I suppose I could stand above it all and proclaim with the voice of God and the eye of History (or the other way around, if you prefer) my absolute, ontologically certain, 100 percent definitive list of the most important stories of 2004. But that's impossible to know. The present changes the past. New events have a way of changing the relevance of old events. For example, after September 11 the Bolshevik Revolution - once the most important event of the 20th century - now seems quaint, while the rise of the House of Saud seems suddenly central to the world we live in.
Similarly, this year's launch of the first privately owned space capsule - though it met with little fanfare - may prove to have been an epoch-shattering adventure in space travel, bringing "Star Trek" nerds that much closer to their dream of bedding really hot green women (or men - let's not be judgmental).
So instead, I'm going to stick closer to home and highlight my favorite stories of the year. That means no prison-abuse scandals, no tsunamis or friendly-fire incidents. Nor does my list include the far, far, far more trivial calamities like the cancellation of the "Buffy the Vampire Slayer" spin-off "Angel" or the news that Bernie Kerik's confirmation battle for Department of Homeland Security chief was cancelled before we could find out he knows where Jimmy Hoffa's body is buried.
The past year was not kind to the Mainstream Media, nor to the liberals who want to fight the right by creating their own "alternative" media. In 2003 Air America started to much fanfare as the answer to Rush Limbaugh but spent much the year explaining that it could in fact afford to pay Al Franken.
The New York Times continued to slip ever deeper into self-parody. For the umpteenth time it expressed shock that crime drops as prisoners go to jail with the nearly perennial headline: "Despite Drop in Crime, an Increase in Inmates." It leapt to the aid of John Kerry by running the missing ammo story in the last week of the presidential campaign, only to provide context for the allegation after Kerry squeezed all the political advantage he could out of the talking point (which turned out to be not much).
And, of course, there was the headline "New York City Evacuated For Nuclear Bomb Scare; Thousands of Gay Marriages Postponed." Oh wait, that's an item from my 2005 predictions column.
The best media story of 2004, of course, was what has become known as "Memogate," in which Dan Rather insisted that patently forged memos were not forged, that his source was impeccable, and that, should it turn out otherwise, he would love to be the one who broke that story. He also says that he would love to be the one to break the story that bears use the woods as a bathroom.

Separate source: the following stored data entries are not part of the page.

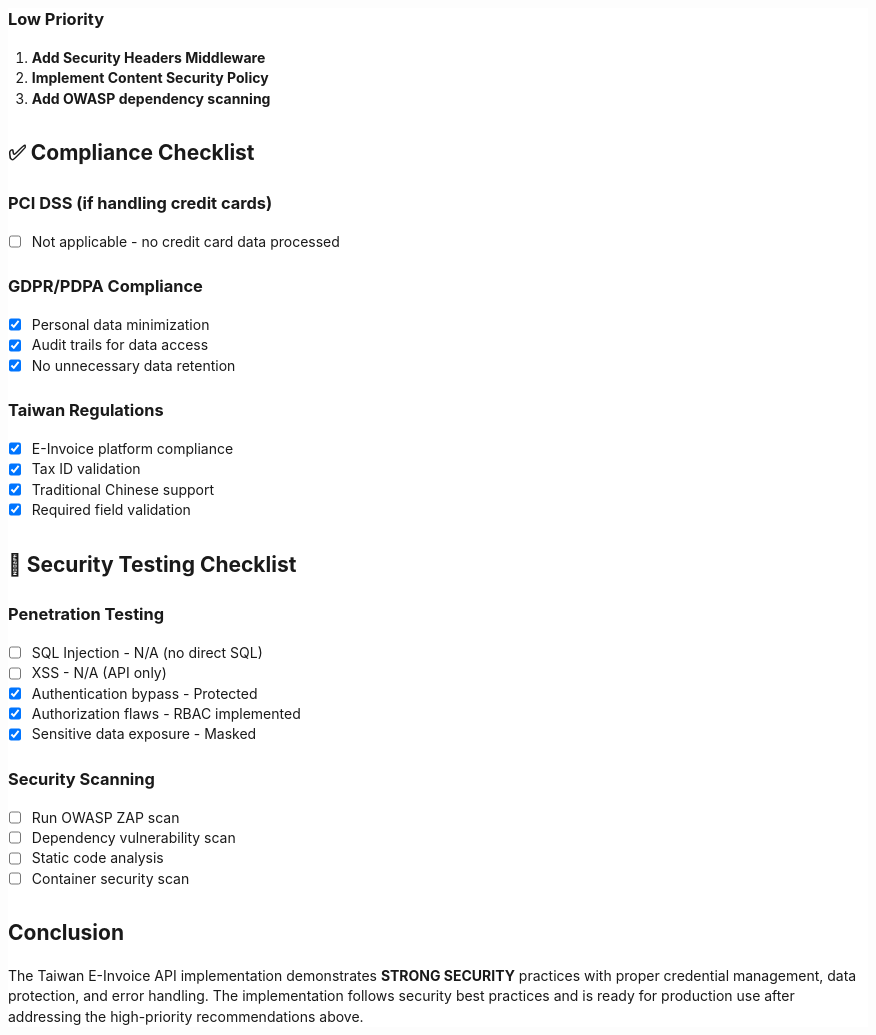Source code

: ### Low Priority
1. **Add Security Headers Middleware**
2. **Implement Content Security Policy**
3. **Add OWASP dependency scanning**

## ✅ Compliance Checklist

### PCI DSS (if handling credit cards)
- [ ] Not applicable - no credit card data processed

### GDPR/PDPA Compliance
- [x] Personal data minimization
- [x] Audit trails for data access
- [x] No unnecessary data retention

### Taiwan Regulations
- [x] E-Invoice platform compliance
- [x] Tax ID validation
- [x] Traditional Chinese support
- [x] Required field validation

## 🔐 Security Testing Checklist

### Penetration Testing
- [ ] SQL Injection - N/A (no direct SQL)
- [ ] XSS - N/A (API only)
- [x] Authentication bypass - Protected
- [x] Authorization flaws - RBAC implemented
- [x] Sensitive data exposure - Masked

### Security Scanning
- [ ] Run OWASP ZAP scan
- [ ] Dependency vulnerability scan
- [ ] Static code analysis
- [ ] Container security scan

## Conclusion

The Taiwan E-Invoice API implementation demonstrates **STRONG SECURITY** practices with proper credential management, data protection, and error handling. The implementation follows security best practices and is ready for production use after addressing the high-priority recommendations above.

Rather has always denied that media bias is a serious issue. Which makes it even more fun to point out his interesting perspective on news events. On March 31, for example, when a Fallujah mob killed and mutilated four Americans, the CBS anchor told viewers: "What drives American civilians to risk death in Iraq? In this economy it may be, for some, the only job they can find." So watching Dan dismantle himself like an android ordered to put himself back in the box was simply too delicious for words.

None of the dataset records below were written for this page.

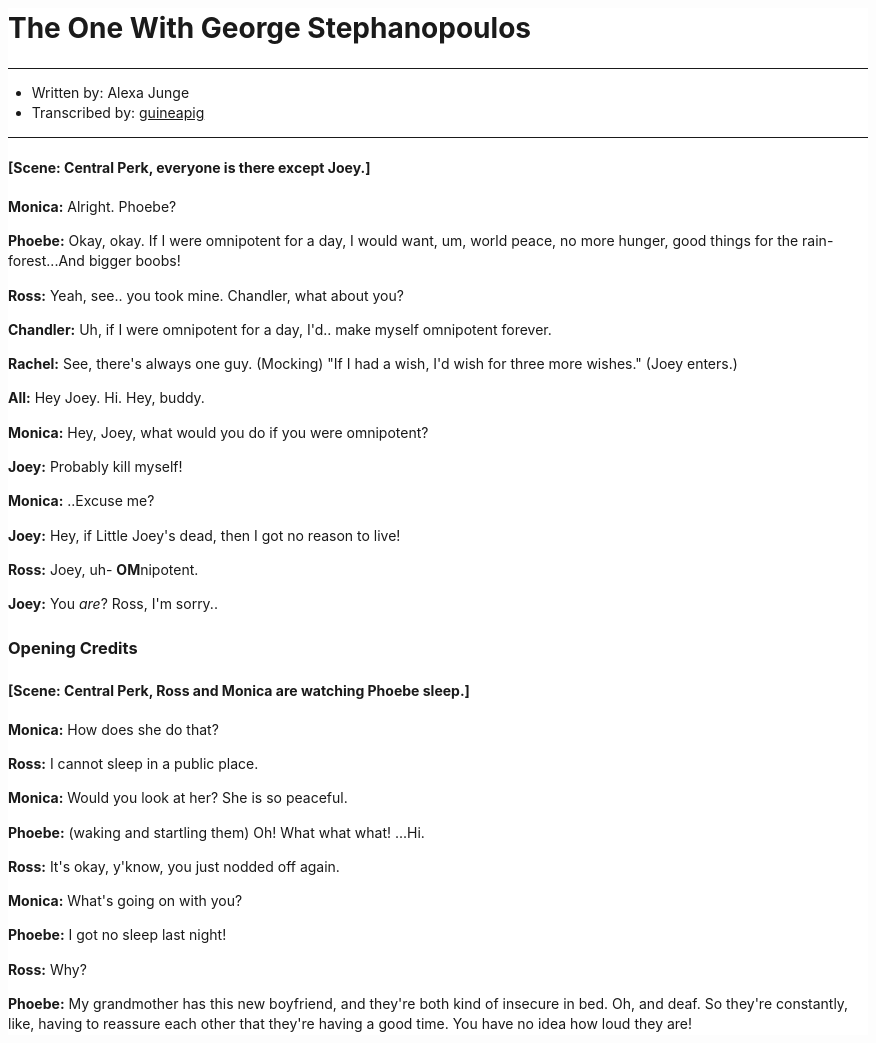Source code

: # The One With George Stephanopoulos

---

- Written by: Alexa Junge
- Transcribed by: [guineapig](mailto:Ericaasen1@aol.com)

---

#### [Scene: Central Perk, everyone is there except Joey.]

**Monica:** Alright. Phoebe?

**Phoebe:** Okay, okay. If I were omnipotent for a day, I would want, um, world peace, no more hunger, good things for the rain-forest...And bigger boobs!

**Ross:** Yeah, see.. you took mine. Chandler, what about you?

**Chandler:** Uh, if I were omnipotent for a day, I'd.. make myself omnipotent forever.

**Rachel:** See, there's always one guy. (Mocking) "If I had a wish, I'd wish for three more wishes." (Joey enters.)

**All:** Hey Joey. Hi. Hey, buddy.

**Monica:** Hey, Joey, what would you do if you were omnipotent?

**Joey:** Probably kill myself!

**Monica:** ..Excuse me?

**Joey:** Hey, if Little Joey's dead, then I got no reason to live!

**Ross:** Joey, uh- **OM**nipotent.

**Joey:** You _are_? Ross, I'm sorry..

### Opening Credits

#### [Scene: Central Perk, Ross and Monica are watching Phoebe sleep.]

**Monica:** How does she do that?

**Ross:** I cannot sleep in a public place.

**Monica:** Would you look at her? She is so peaceful.

**Phoebe:** (waking and startling them) Oh! What what what! ...Hi.

**Ross:** It's okay, y'know, you just nodded off again.

**Monica:** What's going on with you?

**Phoebe:** I got no sleep last night!

**Ross:** Why?

**Phoebe:** My grandmother has this new boyfriend, and they're both kind of insecure in bed. Oh, and deaf. So they're constantly, like, having to reassure each other that they're having a good time. You have no idea how loud they are!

In the area of comeuppance, who could not relish the revelation from the Senate Intelligence Committee investigation that Joe "Which is My Camera?" Wilson had lied when he said that his wife - CIA agent Valerie Plame - had nothing to do with him being sent to Niger to investigate White House claims. It turns out that the Kerry surrogate was merely mugging for cameras and hustling for the man he hoped would be his boss.
Even more enjoyable was the story of Sandy Berger "inadvertently" stuffing classified documents in his pants and shoes. With the help of Lanny Davis, Sandy Burglar managed to bury the story, and it may in fact be it was all an honest mistake. But the best defense of the former National Security Advisor came from his old boss, Bill Clinton, who said "People who don't know him might find it hard to believe. But ... all of us who've been in his office have always found him buried beneath papers." Translation: Sloppiness with classified documents was just the way Clinton's NSA handled things.
There were other good times of course. Howard Dean's head exploded like one of those guys in "Scanners" when it became clear that the much-vaunted Deaniacs couldn't deliver. The Laci Petersen trial ended and ended well. The election ended well, and on election night. Democracy erupted in Afghanistan and Ukraine. The economy rebounded.
But the best story of 2004 was the most underreported. In the spring of 2004, Lucy Tighe Goldberg called her father Daddy for the first time.